**Request 1:**
List every username in the divorce forum thread, counting both post authors and the people they quote.
**Request 2:**
Return the part of the divorce forum thread that opens with the words containing "I just don't" and closes with "from here responsibilities.", copied without any change.

If you haven't already change all the locks on the house.

Keep a voice recorder everytime she comes to visit or calls you.


----------



## TRy (Sep 14, 2011)

warlock07 said:


> She;ll come back. Stay wary.


 She will come back and make like everything is fine and that she wants to work it out, but her real goal will be to get you to drop the divorce and the support payments. She wants a reset on the divorce process (next time she will be better prepared) and to have you rug sweep so that she can cake eat a bit longer.


----------



## TRy (Sep 14, 2011)

keko said:


> Keep a voice recorder everytime she comes to visit or calls you.


 By secretly keeping a VAR on you at all times, you can get her to say things to you that will prove that you did not assault her. All she needs to do is to claim that you pushed her or held her down for her to file an assault charge against you. She will do this to get a restraining order that will keep you from the house and kids and give her the upper hand in the divorce. If you think that she will not do this, think again. It is a common divorce tactic that one of friends or family will eventually tell her about.

Stop thinking of her as that caring woman that you loved and married. That person is gone. This new person is a selfish person that does not care about you at all.


----------



## mark 2 (Apr 23, 2012)

Another update. I received yesterday a letter from her attorney with a list of things she had receipts for she bought the kids. Well I should say my daughter. Almost everything on it was hers. Bras , dresses etc. We had a verbal agreement she would by my daughter stuff I would by my son stuff. Honestly I don't really want to take my daughter bra and dress shopping anyways! LOL 

But that is how we had it set up. Also they both played indoor soccer. So I bought shin gaurds and indoor soccer shoes for both and she bought the outdoor cleats. Wouldn't ya know them are on the list too! WOW! She bought my daughter a $100 dollar pair of sneakers and told my daughter if she wanted them she would have to pay for half. That's on there also!

I just don't understand her thinking. She is trying to get credit for the $1555 she is in the rears in support. I told my lawyer I'm not agreeing to anything. She moved out said she wanted her life back. Well here is your life back deal with it!!! She is not going to move out and run away from here responsibilities.

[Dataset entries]

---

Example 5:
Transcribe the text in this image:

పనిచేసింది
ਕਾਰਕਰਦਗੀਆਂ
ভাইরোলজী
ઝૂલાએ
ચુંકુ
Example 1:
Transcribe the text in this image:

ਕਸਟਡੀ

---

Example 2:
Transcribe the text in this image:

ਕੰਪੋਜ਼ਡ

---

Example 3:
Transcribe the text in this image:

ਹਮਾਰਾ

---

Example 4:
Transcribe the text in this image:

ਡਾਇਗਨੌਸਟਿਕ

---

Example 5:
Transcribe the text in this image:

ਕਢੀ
...
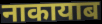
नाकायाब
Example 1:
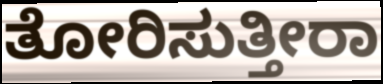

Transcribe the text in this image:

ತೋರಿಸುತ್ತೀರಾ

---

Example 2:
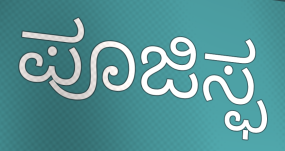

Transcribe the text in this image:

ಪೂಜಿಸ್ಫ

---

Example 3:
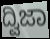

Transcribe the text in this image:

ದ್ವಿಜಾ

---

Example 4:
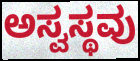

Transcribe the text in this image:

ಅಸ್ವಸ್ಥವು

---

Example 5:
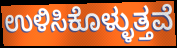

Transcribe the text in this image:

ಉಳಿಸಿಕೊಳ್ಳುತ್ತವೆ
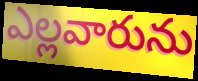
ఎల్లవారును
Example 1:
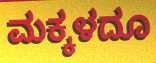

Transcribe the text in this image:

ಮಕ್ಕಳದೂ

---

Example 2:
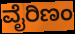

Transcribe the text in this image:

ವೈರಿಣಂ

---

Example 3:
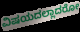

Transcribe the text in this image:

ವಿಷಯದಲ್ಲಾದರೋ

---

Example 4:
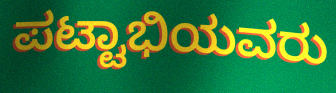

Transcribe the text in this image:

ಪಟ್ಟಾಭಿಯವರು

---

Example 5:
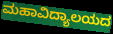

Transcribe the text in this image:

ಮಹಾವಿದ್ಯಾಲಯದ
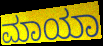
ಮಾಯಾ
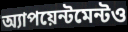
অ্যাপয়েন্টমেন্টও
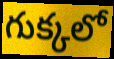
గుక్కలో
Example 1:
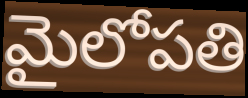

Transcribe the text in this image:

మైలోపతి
==
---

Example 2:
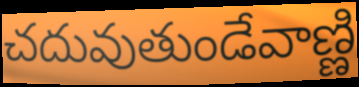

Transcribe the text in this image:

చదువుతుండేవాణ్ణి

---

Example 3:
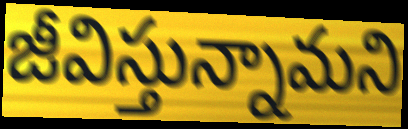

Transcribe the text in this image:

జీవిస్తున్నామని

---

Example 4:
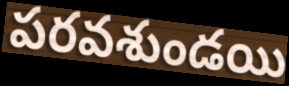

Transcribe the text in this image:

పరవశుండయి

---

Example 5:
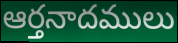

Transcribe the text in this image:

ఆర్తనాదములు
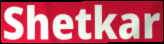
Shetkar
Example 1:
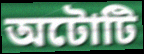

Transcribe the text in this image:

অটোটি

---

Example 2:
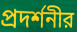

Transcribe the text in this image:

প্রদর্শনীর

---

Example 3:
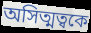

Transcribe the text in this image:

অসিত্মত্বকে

**Correct answer 1:**
TRy, warlock07, keko, mark 2

**Correct answer 2:**
I just don't understand her thinking. She is trying to get credit for the $1555 she is in the rears in support. I told my lawyer I'm not agreeing to anything. She moved out said she wanted her life back. Well here is your life back deal with it!!! She is not going to move out and run away from here responsibilities.